I find page numbers can be distracting. I like seeing the percentage done, as Kindle has it. It allows you to better calculate how much more you have to read.

Cleaner, Faster Reading

The Kindle removes the unnecessary, duplicate headers found in normal print books, allows you to change the font-style and size, line-height and margins. It just lets you optimize your experience completely and, I think, fosters getting you more in the reading “zone” as a result. I think I read faster on the Kindle.


The new Paperwhite is light! It seems easier to hold up in front of my face than a normal hard cover.

Highlight Log

I do a lot of underlining on analog, paper books. I like going through old books and seeing highlighted passages I found especially good. It’s possible I underline too much. If someone pulled out one of my favorite books from my shelf they might find how marked up the book is suspicious. Anyway, the fact that the Kindle let’s me do this with my finger and then collect all these notes in one annotated digital log for easy sharing in email or reference later is great! I am toying with writing more book reports on this blog and the Kindle would help me include relevant or favorite passages quickly.
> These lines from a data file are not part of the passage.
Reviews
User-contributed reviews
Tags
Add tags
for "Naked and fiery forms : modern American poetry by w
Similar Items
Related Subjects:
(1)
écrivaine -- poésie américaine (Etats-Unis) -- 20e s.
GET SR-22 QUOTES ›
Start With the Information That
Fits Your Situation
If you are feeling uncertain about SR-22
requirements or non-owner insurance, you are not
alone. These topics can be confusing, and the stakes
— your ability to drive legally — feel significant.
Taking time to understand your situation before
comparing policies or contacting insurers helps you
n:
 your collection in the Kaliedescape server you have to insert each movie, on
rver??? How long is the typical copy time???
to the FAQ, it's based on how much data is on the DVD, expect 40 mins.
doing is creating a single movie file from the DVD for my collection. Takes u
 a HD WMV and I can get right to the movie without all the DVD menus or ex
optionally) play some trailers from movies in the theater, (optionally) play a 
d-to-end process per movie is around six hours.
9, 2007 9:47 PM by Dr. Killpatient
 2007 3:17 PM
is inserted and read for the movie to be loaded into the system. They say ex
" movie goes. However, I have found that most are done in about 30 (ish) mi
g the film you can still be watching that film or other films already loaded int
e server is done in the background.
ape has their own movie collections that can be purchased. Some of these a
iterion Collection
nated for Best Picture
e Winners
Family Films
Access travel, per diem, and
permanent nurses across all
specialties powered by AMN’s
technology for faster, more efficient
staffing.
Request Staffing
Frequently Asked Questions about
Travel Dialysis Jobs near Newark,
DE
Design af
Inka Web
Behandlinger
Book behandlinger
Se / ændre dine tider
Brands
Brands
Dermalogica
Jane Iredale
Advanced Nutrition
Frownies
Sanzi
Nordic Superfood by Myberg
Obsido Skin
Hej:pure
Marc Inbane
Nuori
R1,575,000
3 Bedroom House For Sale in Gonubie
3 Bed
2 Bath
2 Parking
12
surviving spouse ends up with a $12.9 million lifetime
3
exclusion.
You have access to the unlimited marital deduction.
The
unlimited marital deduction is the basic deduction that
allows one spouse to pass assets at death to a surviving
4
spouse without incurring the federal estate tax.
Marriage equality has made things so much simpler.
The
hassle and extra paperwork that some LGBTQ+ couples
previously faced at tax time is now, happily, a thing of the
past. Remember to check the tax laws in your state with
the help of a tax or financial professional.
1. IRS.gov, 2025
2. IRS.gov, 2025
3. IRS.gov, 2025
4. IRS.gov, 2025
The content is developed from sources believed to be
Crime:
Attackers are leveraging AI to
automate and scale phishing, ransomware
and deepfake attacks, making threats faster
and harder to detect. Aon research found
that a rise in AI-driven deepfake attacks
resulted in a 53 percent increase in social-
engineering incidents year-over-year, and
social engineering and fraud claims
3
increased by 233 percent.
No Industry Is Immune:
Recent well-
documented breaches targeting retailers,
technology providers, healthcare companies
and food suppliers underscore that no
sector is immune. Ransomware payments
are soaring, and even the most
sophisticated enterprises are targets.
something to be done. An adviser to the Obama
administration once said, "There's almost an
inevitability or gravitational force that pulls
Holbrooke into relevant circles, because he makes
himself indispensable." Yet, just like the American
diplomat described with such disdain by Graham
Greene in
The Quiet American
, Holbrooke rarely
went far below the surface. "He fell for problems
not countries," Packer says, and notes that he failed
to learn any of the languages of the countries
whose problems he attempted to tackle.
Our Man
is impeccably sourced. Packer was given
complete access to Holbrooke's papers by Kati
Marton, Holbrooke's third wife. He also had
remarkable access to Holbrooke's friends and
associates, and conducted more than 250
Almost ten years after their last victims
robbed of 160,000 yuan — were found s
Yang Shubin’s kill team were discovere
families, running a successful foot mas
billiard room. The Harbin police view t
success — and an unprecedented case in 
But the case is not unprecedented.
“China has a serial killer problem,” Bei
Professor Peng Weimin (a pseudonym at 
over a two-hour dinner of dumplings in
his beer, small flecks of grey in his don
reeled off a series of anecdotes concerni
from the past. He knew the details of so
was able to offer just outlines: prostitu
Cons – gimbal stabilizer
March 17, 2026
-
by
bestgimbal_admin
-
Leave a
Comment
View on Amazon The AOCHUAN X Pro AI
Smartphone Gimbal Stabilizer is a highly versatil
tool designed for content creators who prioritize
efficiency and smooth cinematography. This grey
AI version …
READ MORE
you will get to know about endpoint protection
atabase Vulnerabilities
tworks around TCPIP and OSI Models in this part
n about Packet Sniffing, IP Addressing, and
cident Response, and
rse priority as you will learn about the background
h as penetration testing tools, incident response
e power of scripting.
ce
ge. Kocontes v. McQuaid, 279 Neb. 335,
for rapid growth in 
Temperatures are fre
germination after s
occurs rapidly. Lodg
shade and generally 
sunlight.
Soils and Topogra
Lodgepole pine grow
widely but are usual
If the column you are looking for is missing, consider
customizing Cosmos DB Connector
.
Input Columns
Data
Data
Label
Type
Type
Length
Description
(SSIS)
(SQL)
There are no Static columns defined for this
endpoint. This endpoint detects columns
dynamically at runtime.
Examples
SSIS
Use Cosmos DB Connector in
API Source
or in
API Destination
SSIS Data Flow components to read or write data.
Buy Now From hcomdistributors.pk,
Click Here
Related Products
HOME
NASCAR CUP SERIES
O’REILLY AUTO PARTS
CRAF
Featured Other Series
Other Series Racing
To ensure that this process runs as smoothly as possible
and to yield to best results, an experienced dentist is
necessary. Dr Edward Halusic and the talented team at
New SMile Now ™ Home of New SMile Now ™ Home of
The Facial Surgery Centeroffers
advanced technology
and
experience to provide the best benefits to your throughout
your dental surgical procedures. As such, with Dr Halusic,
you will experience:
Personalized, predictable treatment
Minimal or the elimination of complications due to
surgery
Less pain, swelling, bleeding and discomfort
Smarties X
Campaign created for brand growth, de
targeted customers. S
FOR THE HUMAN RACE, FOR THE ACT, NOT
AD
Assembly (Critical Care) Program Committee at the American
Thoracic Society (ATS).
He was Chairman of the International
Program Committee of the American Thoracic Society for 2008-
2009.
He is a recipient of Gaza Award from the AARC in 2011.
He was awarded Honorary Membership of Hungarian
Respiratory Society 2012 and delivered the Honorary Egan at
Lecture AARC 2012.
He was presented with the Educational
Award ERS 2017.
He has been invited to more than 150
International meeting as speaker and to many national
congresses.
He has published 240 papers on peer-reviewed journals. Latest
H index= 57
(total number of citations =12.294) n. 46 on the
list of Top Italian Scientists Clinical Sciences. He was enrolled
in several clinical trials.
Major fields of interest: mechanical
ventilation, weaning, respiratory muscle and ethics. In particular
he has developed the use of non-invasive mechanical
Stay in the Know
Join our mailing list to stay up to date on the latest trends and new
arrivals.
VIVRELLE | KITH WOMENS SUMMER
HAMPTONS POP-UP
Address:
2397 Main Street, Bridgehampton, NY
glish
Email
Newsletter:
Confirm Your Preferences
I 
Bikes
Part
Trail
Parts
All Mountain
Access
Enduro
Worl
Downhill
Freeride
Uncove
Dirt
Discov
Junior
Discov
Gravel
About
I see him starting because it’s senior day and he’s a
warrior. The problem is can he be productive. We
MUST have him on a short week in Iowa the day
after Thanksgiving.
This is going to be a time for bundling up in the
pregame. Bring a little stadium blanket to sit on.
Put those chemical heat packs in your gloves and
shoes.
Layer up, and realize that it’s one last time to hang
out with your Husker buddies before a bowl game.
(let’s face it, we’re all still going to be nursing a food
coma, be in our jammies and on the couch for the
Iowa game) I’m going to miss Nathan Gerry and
Screen Addiction & Backlight Cleanse

Kindle seems to help curb screen addiction.  I know that seems strange since I guess the Kindle is a screen. But since it’s doesn’t have a backlight I don’t really count it. It’s really more like reading a newspaper. But it still satiates what seems like a screen addiction I have developed. I don’t smoke but I feeli like it’s something akin to Nicorette gum in this way. And that fact that this “non-screen” also just delivers info I want to consume without email or advertisement distraction is important too.

Vocabulary Builder

I love having the ability to store all words that trip you up in one place for additional study. I also had a Google document of words I’d been working on and I exported it as a .pdf then used Calibre software to convert it into .mobi format and load it up as an ebook for Kindle could understand it. Then I manually selected each one of these words to load them each into the Vocabulary Builder app. Also note: Calibre is great software. One dude, Kovid Goyal, wrote it years ago while in grad school. It somehow lets you pull in Kindle-formatted news and magazines. I also download a lot of .pdfs online and this lets you convert these .pdfs into a Kindle-acceptable .mobi format. It’s kind of like the iTunes for ebooks.

Feature Requests

The note taking feature is really basic. I am not sure what I want out of it but this is a case where note taking in a paper book or on an IPAD or computer seems easier. Then again, if the ability to use a stylus or have a keyboard or even allow for an easy way to use a Bluetooth external keyboard were added it would start to infringe on the simplicity of the device. So I am, for now, content with having to put in a little more effort to leave notes.